By Toni de la Torre
RAW Magazine co-founder
Tuesday, March 17th, 2026
Tuesday, March 17th, 2026

Visiting industry players: Campagnolo

Estimated reading time: 4 minutes

Entering the Campagnolo factory in Vicenza, Italy, is much more than a simple visit to an industrial plant. It’s stepping into over ninety years of cycling history. Here, where every tolerance matters and every tenth of a millimeter is analyzed with surgical precision, you get to understand why the Italian brand, despite the difficulties it has faced in recent months, has been and continues to be an absolute benchmark in the sector.

Founded in 1933 by Tullio Campagnolo, the company has remained in the family for generations. Today, under the leadership of Valentino Campagnolo, the company has maintained that delicate balance between artisanal heritage and advanced automation.

A few months ago, we had the opportunity to visit this cycling icon. It was one of those trips where expectations are high, and the experience exceeds them.

Over 90 years paving the way

Campagnolo’s history is full of milestones that have changed cycling. To name a few: the invention of the quick-release back in the 1930s, the first quick-shift system, and the launch of the first modern wheelset, the legendary Shamal. Over the years, the Italian brand hasn’t followed trends; it has created them.

With more than 3,000 registered patents throughout its history, Campagnolo has contributed to many victories in the major races on the international calendar, especially during the 70s and 80s, when it dominated the sector.

The expectation of seeing what those imposing warehouses concealed behind their doors was quite high. In our minds, we imagined finding an army of artisans crafting each piece in Campagnolo’s product catalog, meticulously hammering metal. We discovered, however, a vast workspace where skilled operators coexisted with enormous machines, now relics but perfectly functional, and a wide array of robots automating part of the manufacturing process. A clear example that tradition and automation don’t compete, but rather complement each other.

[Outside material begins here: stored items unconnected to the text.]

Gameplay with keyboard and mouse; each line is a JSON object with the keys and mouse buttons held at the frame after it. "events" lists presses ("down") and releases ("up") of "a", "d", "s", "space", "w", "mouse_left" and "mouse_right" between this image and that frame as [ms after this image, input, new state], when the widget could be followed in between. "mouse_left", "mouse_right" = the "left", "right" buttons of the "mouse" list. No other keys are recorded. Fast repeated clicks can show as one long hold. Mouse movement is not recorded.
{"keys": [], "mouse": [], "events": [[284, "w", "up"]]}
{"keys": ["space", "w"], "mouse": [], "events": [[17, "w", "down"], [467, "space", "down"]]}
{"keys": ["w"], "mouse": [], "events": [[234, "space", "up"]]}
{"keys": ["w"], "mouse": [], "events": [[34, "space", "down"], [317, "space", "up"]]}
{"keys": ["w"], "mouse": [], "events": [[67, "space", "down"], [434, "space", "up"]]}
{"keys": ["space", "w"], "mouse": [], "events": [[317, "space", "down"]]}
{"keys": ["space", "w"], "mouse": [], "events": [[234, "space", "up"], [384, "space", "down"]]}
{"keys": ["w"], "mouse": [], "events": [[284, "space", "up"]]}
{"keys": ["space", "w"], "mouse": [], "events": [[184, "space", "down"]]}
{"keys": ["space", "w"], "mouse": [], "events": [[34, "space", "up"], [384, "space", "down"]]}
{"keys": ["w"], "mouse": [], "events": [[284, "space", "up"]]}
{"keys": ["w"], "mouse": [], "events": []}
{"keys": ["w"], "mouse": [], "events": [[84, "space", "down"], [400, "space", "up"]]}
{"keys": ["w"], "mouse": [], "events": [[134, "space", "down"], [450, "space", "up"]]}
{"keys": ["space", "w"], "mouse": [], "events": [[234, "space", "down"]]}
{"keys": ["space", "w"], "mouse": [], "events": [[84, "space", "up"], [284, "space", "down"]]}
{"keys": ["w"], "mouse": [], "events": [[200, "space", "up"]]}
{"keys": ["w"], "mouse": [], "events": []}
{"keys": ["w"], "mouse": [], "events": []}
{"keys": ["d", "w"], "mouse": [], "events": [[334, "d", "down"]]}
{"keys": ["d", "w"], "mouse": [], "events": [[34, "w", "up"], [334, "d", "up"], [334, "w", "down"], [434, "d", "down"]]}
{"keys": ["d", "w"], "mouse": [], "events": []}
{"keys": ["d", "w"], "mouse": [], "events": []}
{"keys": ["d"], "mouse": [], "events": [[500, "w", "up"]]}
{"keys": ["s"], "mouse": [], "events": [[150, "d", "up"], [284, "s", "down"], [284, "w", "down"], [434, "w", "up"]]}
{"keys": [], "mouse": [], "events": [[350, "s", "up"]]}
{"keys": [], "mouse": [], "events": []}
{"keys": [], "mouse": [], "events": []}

We toured the plant through its different areas, met the people behind each stage of the process, and appreciated the complexity, level of detail, and precision each stage entails. Everything has to mesh perfectly to ensure a high-quality result that meets the company’s standards.

A new strategic chapter

The post-pandemic context hit the entire cycling industry hard. Campagnolo was no exception, but the company has maintained a solid and highly capitalized position, investing decisively in automation and technological development.

The launch of the Super Record 13 in 2025 remains its main focus: a robust project with great potential that forces the rest of the competition to stay on their guard. Perhaps this latest Campagnolo launch has arrived at a time when the two giants, Shimano and SRAM, dominate the market. Even so, we are convinced that the quality, finish, and high performance of this new platform will help the brand regain its rightful position.

The last few months have not been easy for the company, but the recent addition of Matteo Cassina to the Board of Directors marks a new strategic move. With experience in international finance and a deep connection to cycling, he arrives as a tactical opening without abandoning Campagnolo’s identity.

Meanwhile, the decision to reduce investment in ProTour teams wasn’t a withdrawal, but rather a reallocation of resources to product development. The new 13-speed platform, available in 1x and 2x configurations for road and gravel, represents the company’s most ambitious technological undertaking in years.

Family, identity, and future

Campagnolo remains, above all, an Italian family business with global ambitions. In Vicenza, you can feel that quiet pride: it’s not marketing, it’s industrial culture.

In a sector increasingly dominated by multinational conglomerates, the company is committed to maintaining production in Italy, its independent character, and its obsession with detail. The factory is not just a production center; it’s the heart of a philosophy.

After our visit, it’s clear that Campagnolo doesn’t live on nostalgia. It thrives on precision, engineering, and the conviction that performance is a direct result of the meticulous care given to every component.

More than ninety years later, the story isn’t ending; it’s being refined.